Source extract >>
## begin
# N13 Chassis, E15 Engine. Sentra 1.5SLX, 1988. Modify?



## pciericagp (Sep 27, 2005)

Hi All Member,

I got this old car. It was Nissan Sentra 1.5SLX manual (Known as Pulsar or Sunny at other country). The chassis no. was N13 and engine was E15 with 12V SOHC.

What kind of Fuel Injection engine can transplant into it? Now using E15 was carburator and FC quite high due to fuel price raise tremendously. 

At my country (Malaysia), the upgrade cannot more than 300 cc from original. Cannot change the engine mounting or modify the weilding.

Thinking of Nissan Sentra 1.6EFI (B14) engine. Don't know can fit in or not.


----------



## Pzych0 (Mar 1, 2005)

i would try for a ga16 engine. not to sure of the chassis but it sould fit in there with no modifying. If it is a sunny. The b14 engione will most probably need modifying to fit. According to the haynes manuals the Nissan Sentra is a sunny in other countrys so. The B14 engine need modifying to fit into my car without modifying. i have a b12 Nissan Sentra/sunny


----------



## mille-16i (Jun 16, 2004)

The N13 is our 2nd gen pulsar and yes the GA16i (90hp in US)will bolt in or the CA18de(125 hp in US) will go in nicely to with out welding just get the factory nissan mounts and all is good. You said that you had a E15 12 valve engine is this a mis print either GA15i 12 valve or E15 8 valve? if it is a E engine you can also do a E15et turbo engine its good for around 120 hp I think.


----------



## pciericagp (Sep 27, 2005)

Just want to install 1.6 Fuel Injection Engine to it. Want to get optimal fuel saving due to fuel raised high these day. Can GA16i fit in it easily. Mine was manual car.


----------



## mille-16i (Jun 16, 2004)

The only injected engine that will easily go in is the E16i but a GA16i will go in with a diff tranny and mounts but you will not get much better milage the E is a economic enngine put an i intake on your E15 making a E15i I get 30+ mpg with my E16i


----------
## end
Source excerpt >>
## begin
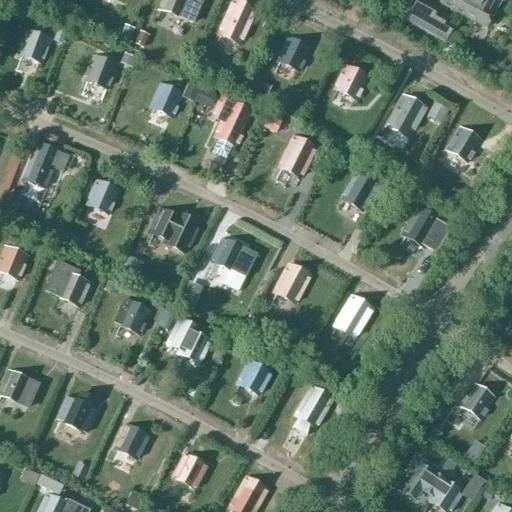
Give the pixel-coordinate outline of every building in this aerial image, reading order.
[(162,0),(158,10),(181,19),(192,24),(202,1),(201,0),(162,0)] [(501,0),(502,1),(502,0),(445,0),(443,5),(487,28),(494,15),(493,15),(501,0)] [(256,12),(233,1),(218,35),(240,45),(256,12)] [(415,2),(406,20),(445,42),(453,28),(445,23),(447,20),(415,2)] [(125,25),(121,38),(130,41),(135,29),(125,25)] [(57,30),(53,40),(64,44),(68,34),(57,30)] [(140,32),(136,44),(144,46),(148,35),(140,32)] [(27,33),(18,55),(41,64),(50,41),(27,33)] [(287,40),(277,62),(299,72),(310,50),(287,40)] [(123,54),(120,63),(132,68),(136,59),(123,54)] [(93,58),(84,81),(107,90),(116,67),(93,58)] [(346,68),(335,90),(357,101),(368,79),(346,68)] [(188,84),(183,95),(194,100),(199,89),(188,84)] [(160,85),(150,108),(173,118),(183,95),(160,85)] [(200,89),(195,101),(208,107),(213,95),(200,89)] [(406,142),(413,131),(425,109),(403,97),(385,130),(406,142)] [(225,159),(231,146),(236,148),(251,113),(219,99),(211,117),(221,122),(214,138),(218,140),(212,153),(225,159)] [(435,103),(428,115),(442,122),(449,110),(435,103)] [(269,116),(263,128),(275,133),(281,122),(269,116)] [(460,130),(447,151),(468,163),(480,143),(460,130)] [(355,138),(350,147),(357,152),(363,143),(355,138)] [(293,139),(290,146),(279,168),(301,179),(315,149),(293,139)] [(365,142),(358,153),(372,162),(379,150),(365,142)] [(32,156),(23,179),(45,189),(53,170),(62,174),(68,158),(37,145),(32,156)] [(358,172),(355,178),(342,200),(363,212),(380,184),(358,172)] [(96,183),(86,205),(109,215),(119,192),(96,183)] [(468,196),(461,210),(467,214),(475,218),(483,204),(476,200),(468,196)] [(3,197),(0,204),(0,212),(13,217),(19,203),(3,197)] [(416,215),(403,236),(423,249),(424,248),(432,253),(447,227),(439,222),(440,221),(419,209),(416,215)] [(163,245),(185,255),(199,225),(177,215),(175,219),(160,211),(149,234),(165,241),(163,245)] [(42,224),(38,233),(50,238),(54,229),(42,224)] [(64,233),(59,244),(71,249),(76,238),(64,233)] [(223,240),(212,263),(245,279),(256,256),(223,240)] [(3,246),(0,254),(0,275),(18,283),(29,257),(22,254),(24,250),(12,246),(11,249),(3,246)] [(129,257),(122,271),(135,277),(141,263),(129,257)] [(59,263),(45,293),(79,308),(89,286),(76,280),(79,273),(59,263)] [(310,276),(288,265),(273,294),(295,306),(310,276)] [(108,282),(105,291),(114,294),(118,286),(108,282)] [(188,283),(182,296),(196,302),(202,289),(188,283)] [(346,306),(333,328),(355,341),(367,319),(373,310),(352,297),(346,306)] [(122,300),(112,323),(140,336),(150,313),(122,300)] [(164,310),(156,325),(167,331),(174,315),(164,310)] [(249,317),(244,327),(252,331),(257,321),(249,317)] [(211,342),(205,340),(208,334),(178,319),(164,346),(178,353),(178,354),(199,365),(211,342)] [(234,339),(230,348),(239,352),(244,344),(234,339)] [(310,353),(305,362),(315,368),(320,359),(310,353)] [(250,363),(238,385),(259,397),(271,375),(250,363)] [(38,385),(8,372),(0,391),(0,399),(27,411),(38,385)] [(473,386),(459,407),(480,420),(493,399),(473,386)] [(312,387),(295,417),(298,419),(292,429),(306,437),(311,427),(316,430),(333,400),(312,387)] [(67,398),(57,420),(78,431),(85,434),(99,403),(81,394),(77,402),(67,398)] [(340,402),(334,412),(342,417),(348,407),(340,402)] [(127,427),(115,449),(137,460),(148,438),(127,427)] [(433,431),(427,440),(434,444),(440,435),(433,431)] [(474,444),(465,458),(474,464),(483,450),(474,444)] [(184,456),(173,478),(194,489),(206,467),(184,456)] [(418,459),(398,490),(413,501),(420,491),(430,498),(428,501),(444,511),(449,511),(462,494),(454,488),(457,484),(430,466),(418,459)] [(448,461),(443,468),(450,473),(455,466),(448,461)] [(78,462),(72,474),(84,479),(89,467),(78,462)] [(25,470),(20,480),(34,487),(39,476),(25,470)] [(41,475),(36,485),(53,494),(58,484),(41,475)] [(474,476),(464,491),(473,497),(483,482),(474,476)] [(247,478),(242,487),(229,508),(236,511),(255,511),(268,491),(247,478)] [(487,489),(482,497),(489,501),(494,493),(487,489)] [(133,493),(126,506),(138,511),(140,511),(147,500),(133,493)] [(48,496),(39,511),(85,511),(67,503),(66,505),(48,496)] [(150,502),(144,511),(154,511),(158,506),(150,502)]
## end
Directions for this task >> Reproduce the Sentra engine-swap thread between "What kind of" and "fit in or not.", inclusive, substituting "200 cc" for "300 cc".

Exercise answer >>
What kind of Fuel Injection engine can transplant into it? Now using E15 was carburator and FC quite high due to fuel price raise tremendously. 

At my country (Malaysia), the upgrade cannot more than 200 cc from original. Cannot change the engine mounting or modify the weilding.

Thinking of Nissan Sentra 1.6EFI (B14) engine. Don't know can fit in or not.